| PROMPT |
Translate this sentence from the passage on Kosovo and military force into Spanish: "The Security Council had the primary responsibility for maintaining international peace and security."

| STUDY TEXT |
------------------------------------------------
He said the thorny question was whether and when to use military force when confronted with an emerging humanitarian catastrophe. The Security Council had the primary responsibility for maintaining international peace and security. Unfortunately it had not been able to live up to its responsibilities in the face of the ethnic cleansing in Kosovo. Should that body's paralysis then lead to blind acceptance? he asked. No -- the international community could not stand idly by, while the principle of State sovereignty was misused in Kosovo to violate international humanitarian law. In that serious situation, the decision to launch the North Atlantic Treaty Organization (NATO) campaign had been legitimate and justified. It had also opened up a way for a political solution that brought the United Nations back into the central role. Where force had to be resorted to, "we have to look towards countries possessing that capability". In practical terms, that meant relying upon countries and regional organizations.
------------------------------------------------
| DATASET RECORDS |
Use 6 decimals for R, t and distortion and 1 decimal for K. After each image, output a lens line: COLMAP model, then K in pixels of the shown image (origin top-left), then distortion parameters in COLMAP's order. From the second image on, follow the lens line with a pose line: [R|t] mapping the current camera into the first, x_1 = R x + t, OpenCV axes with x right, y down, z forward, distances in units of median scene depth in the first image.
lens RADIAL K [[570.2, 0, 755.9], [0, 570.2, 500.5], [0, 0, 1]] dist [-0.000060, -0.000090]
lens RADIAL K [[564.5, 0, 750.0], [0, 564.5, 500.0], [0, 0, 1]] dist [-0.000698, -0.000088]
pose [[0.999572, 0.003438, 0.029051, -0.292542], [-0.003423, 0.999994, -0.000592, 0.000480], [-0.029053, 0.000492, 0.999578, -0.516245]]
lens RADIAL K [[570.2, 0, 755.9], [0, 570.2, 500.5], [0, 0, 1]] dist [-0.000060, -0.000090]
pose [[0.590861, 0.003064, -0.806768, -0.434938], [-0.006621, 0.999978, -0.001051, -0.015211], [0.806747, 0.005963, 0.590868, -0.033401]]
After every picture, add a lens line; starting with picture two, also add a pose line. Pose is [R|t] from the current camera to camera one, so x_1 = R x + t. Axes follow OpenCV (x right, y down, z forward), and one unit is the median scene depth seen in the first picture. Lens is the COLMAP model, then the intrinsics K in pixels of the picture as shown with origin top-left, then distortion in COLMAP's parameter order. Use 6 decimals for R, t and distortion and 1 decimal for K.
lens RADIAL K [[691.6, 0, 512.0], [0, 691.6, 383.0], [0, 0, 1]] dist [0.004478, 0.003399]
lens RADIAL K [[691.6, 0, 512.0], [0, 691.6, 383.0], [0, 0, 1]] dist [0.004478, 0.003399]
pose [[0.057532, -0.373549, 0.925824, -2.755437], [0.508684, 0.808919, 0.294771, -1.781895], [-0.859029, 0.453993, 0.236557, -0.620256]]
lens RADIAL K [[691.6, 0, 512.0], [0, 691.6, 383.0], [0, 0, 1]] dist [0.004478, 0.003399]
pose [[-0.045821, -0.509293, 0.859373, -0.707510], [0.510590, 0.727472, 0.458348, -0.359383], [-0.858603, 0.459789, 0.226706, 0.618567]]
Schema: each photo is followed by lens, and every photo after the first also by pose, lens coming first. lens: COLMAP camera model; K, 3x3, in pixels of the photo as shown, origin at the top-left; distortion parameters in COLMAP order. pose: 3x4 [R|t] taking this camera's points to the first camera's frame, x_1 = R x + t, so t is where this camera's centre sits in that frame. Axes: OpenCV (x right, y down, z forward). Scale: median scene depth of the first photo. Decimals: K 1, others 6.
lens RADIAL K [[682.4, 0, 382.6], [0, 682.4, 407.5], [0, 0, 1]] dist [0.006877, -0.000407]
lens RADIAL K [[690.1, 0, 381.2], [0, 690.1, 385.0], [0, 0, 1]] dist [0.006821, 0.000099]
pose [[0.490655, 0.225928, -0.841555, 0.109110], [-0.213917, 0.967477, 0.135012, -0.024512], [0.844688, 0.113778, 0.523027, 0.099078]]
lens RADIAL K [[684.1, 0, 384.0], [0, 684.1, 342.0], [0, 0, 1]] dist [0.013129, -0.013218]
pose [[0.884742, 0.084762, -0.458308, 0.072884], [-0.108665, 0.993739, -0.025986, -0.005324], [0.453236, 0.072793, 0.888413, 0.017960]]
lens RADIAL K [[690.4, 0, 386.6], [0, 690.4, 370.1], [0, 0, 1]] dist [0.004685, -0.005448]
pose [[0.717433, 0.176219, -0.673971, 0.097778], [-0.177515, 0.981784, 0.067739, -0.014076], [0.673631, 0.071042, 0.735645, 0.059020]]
------------------------------------------------
| SOLUTION TO THIS TASK |
El Consejo de Seguridad tenía la responsabilidad primordial de mantener la paz y la seguridad internacionales.